Pensioner 'killed wife in failed suicide pact'
A pensioner killed his wife of 50 years then stabbed himself in a failed suicide pact, a court heard today.
Peter Cooper, 72, is charged with the murder of his wife, Audrey, 70, who he admits stabbing twice as they sat on a bench in Mountbatten War Memorial Park, Romsey, Hampshire, on January 18 last year.
Winchester Crown Court heard that Cooper, a former warrant officer in the Army, then stabbed himself three times and held his dead wife in his arms as he waited to die himself.
Nigel Pascoe QC, prosecuting, said that Cooper claims to have entered a suicide pact with his wife because they could not face her being sectioned to hospital because of her deteriorating mental health.
Mr Pascoe described how Cooper, of Highfield Lane, Southampton, waited for two hours after he had stabbed his wife before he contacted the emergency services.
In a 999 call read to the court, Cooper said: "I've stabbed her. Yeah and I've tried to stab myself, I didn't do quite such a good job on it."
Mr Pascoe said that Cooper wrote a letter to their only daughter Karen Bolarinwa explaining their "joint decision" to end their lives.
The letter said: "We have made a joint decision that the only way we can be together and be at peace is to end our lives.
"It is not an easy decision and it breaks our hearts knowing what it will do to you.
"Please forgive us, this is not at all the intended way but we just cannot go on like this."
A note in Mrs Cooper's writing was also found attached to a piece of jewellery addressed to her daughter and grandsons Ben and Jordan.
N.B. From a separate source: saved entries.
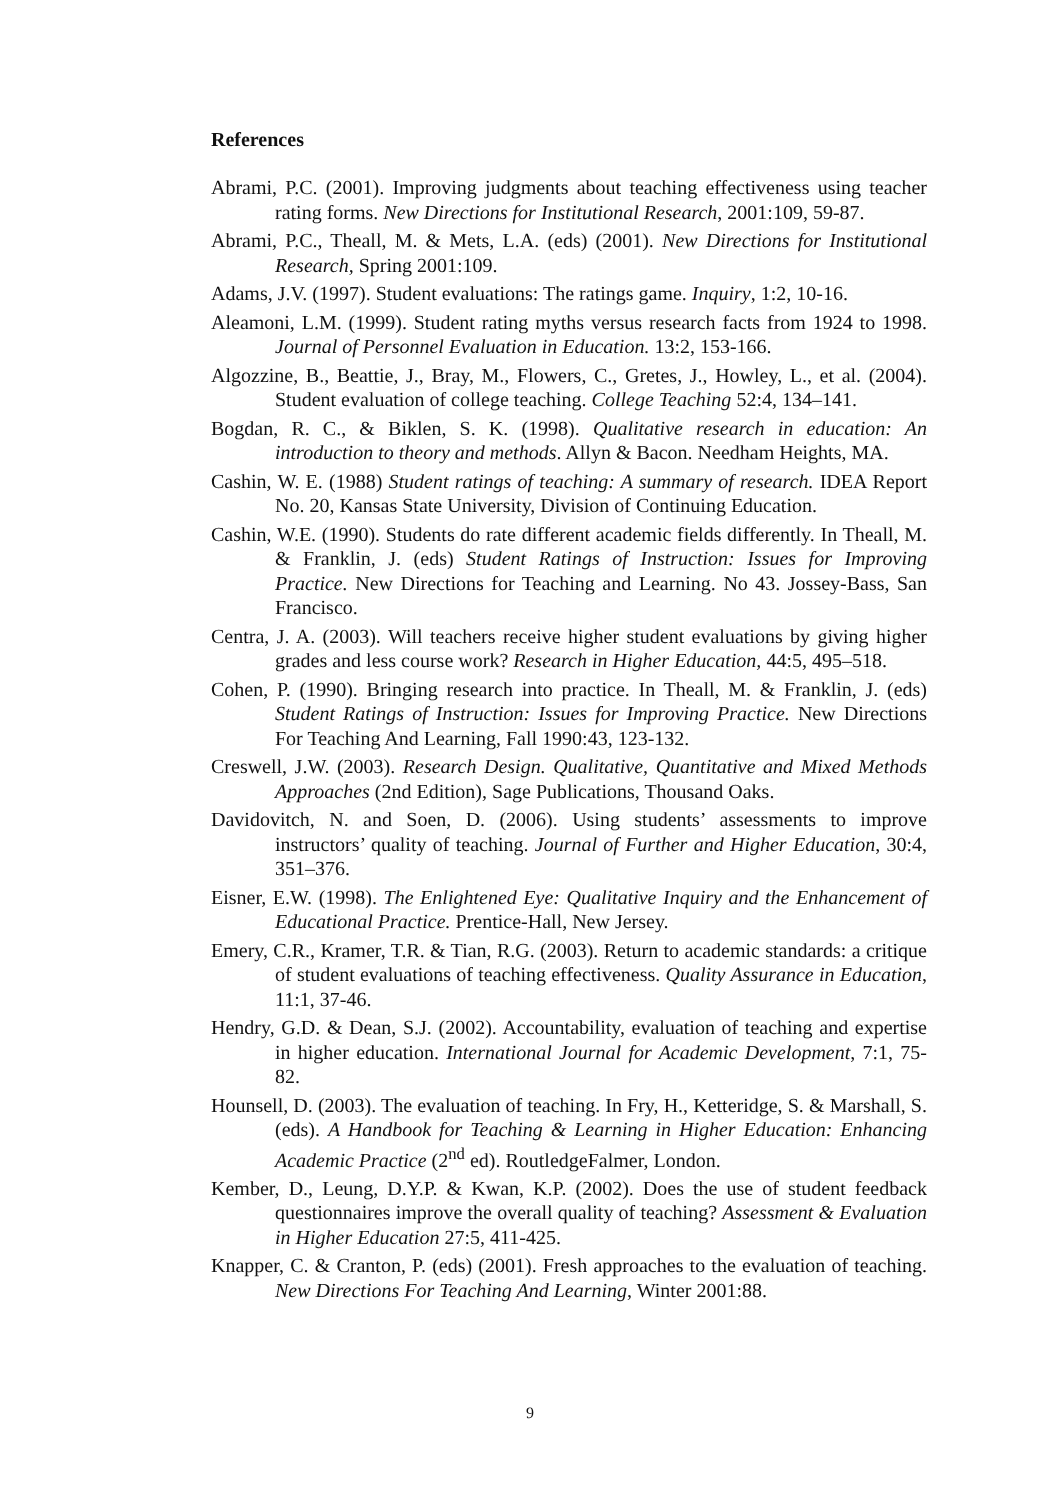References
Abrami, P.C. (2001). Improving judgments about teaching effectiveness using teacher rating forms. New Directions for Institutional Research, 2001:109, 59-87.
Abrami, P.C., Theall, M. & Mets, L.A. (eds) (2001). New Directions for Institutional Research, Spring 2001:109.
Adams, J.V. (1997). Student evaluations: The ratings game. Inquiry, 1:2, 10-16.
Aleamoni, L.M. (1999). Student rating myths versus research facts from 1924 to 1998. Journal of Personnel Evaluation in Education. 13:2, 153-166.
Algozzine, B., Beattie, J., Bray, M., Flowers, C., Gretes, J., Howley, L., et al. (2004). Student evaluation of college teaching. College Teaching 52:4, 134–141.
Bogdan, R. C., & Biklen, S. K. (1998). Qualitative research in education: An introduction to theory and methods. Allyn & Bacon. Needham Heights, MA.
Cashin, W. E. (1988) Student ratings of teaching: A summary of research. IDEA Report No. 20, Kansas State University, Division of Continuing Education.
Cashin, W.E. (1990). Students do rate different academic fields differently. In Theall, M. & Franklin, J. (eds) Student Ratings of Instruction: Issues for Improving Practice. New Directions for Teaching and Learning. No 43. Jossey-Bass, San Francisco.
Centra, J. A. (2003). Will teachers receive higher student evaluations by giving higher grades and less course work? Research in Higher Education, 44:5, 495–518.
Cohen, P. (1990). Bringing research into practice. In Theall, M. & Franklin, J. (eds) Student Ratings of Instruction: Issues for Improving Practice. New Directions For Teaching And Learning, Fall 1990:43, 123-132.
Creswell, J.W. (2003). Research Design. Qualitative, Quantitative and Mixed Methods Approaches (2nd Edition), Sage Publications, Thousand Oaks.
Davidovitch, N. and Soen, D. (2006). Using students’ assessments to improve instructors’ quality of teaching. Journal of Further and Higher Education, 30:4, 351–376.
Eisner, E.W. (1998). The Enlightened Eye: Qualitative Inquiry and the Enhancement of Educational Practice. Prentice-Hall, New Jersey.
Emery, C.R., Kramer, T.R. & Tian, R.G. (2003). Return to academic standards: a critique of student evaluations of teaching effectiveness. Quality Assurance in Education, 11:1, 37-46.
Hendry, G.D. & Dean, S.J. (2002). Accountability, evaluation of teaching and expertise in higher education. International Journal for Academic Development, 7:1, 75-82.
Hounsell, D. (2003). The evaluation of teaching. In Fry, H., Ketteridge, S. & Marshall, S. (eds). A Handbook for Teaching & Learning in Higher Education: Enhancing Academic Practice (2<sup>nd</sup> ed). RoutledgeFalmer, London.
Kember, D., Leung, D.Y.P. & Kwan, K.P. (2002). Does the use of student feedback questionnaires improve the overall quality of teaching? Assessment & Evaluation in Higher Education 27:5, 411-425.
Knapper, C. & Cranton, P. (eds) (2001). Fresh approaches to the evaluation of teaching. New Directions For Teaching And Learning, Winter 2001:88.
9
It said: "Jewels expensive, love you."
Mr Pascoe said that Cooper admits killing his wife and would plead guilty to a charge of manslaughter.
He said the lesser charge would only be acceptable if it could be proven that the couple had genuinely entered into a suicide pact and that Mrs Cooper was in the right state of mind to make that decision.
He added that a second defence would be that Cooper himself had been in a state of diminished responsibility when he killed his wife.
Mr Pascoe said: "In so serious a case as the taking of a life, the difference between murder and manslaughter should be resolved by a jury rather than by an agreement between lawyers, these are issues too big to be dealt with in any other way."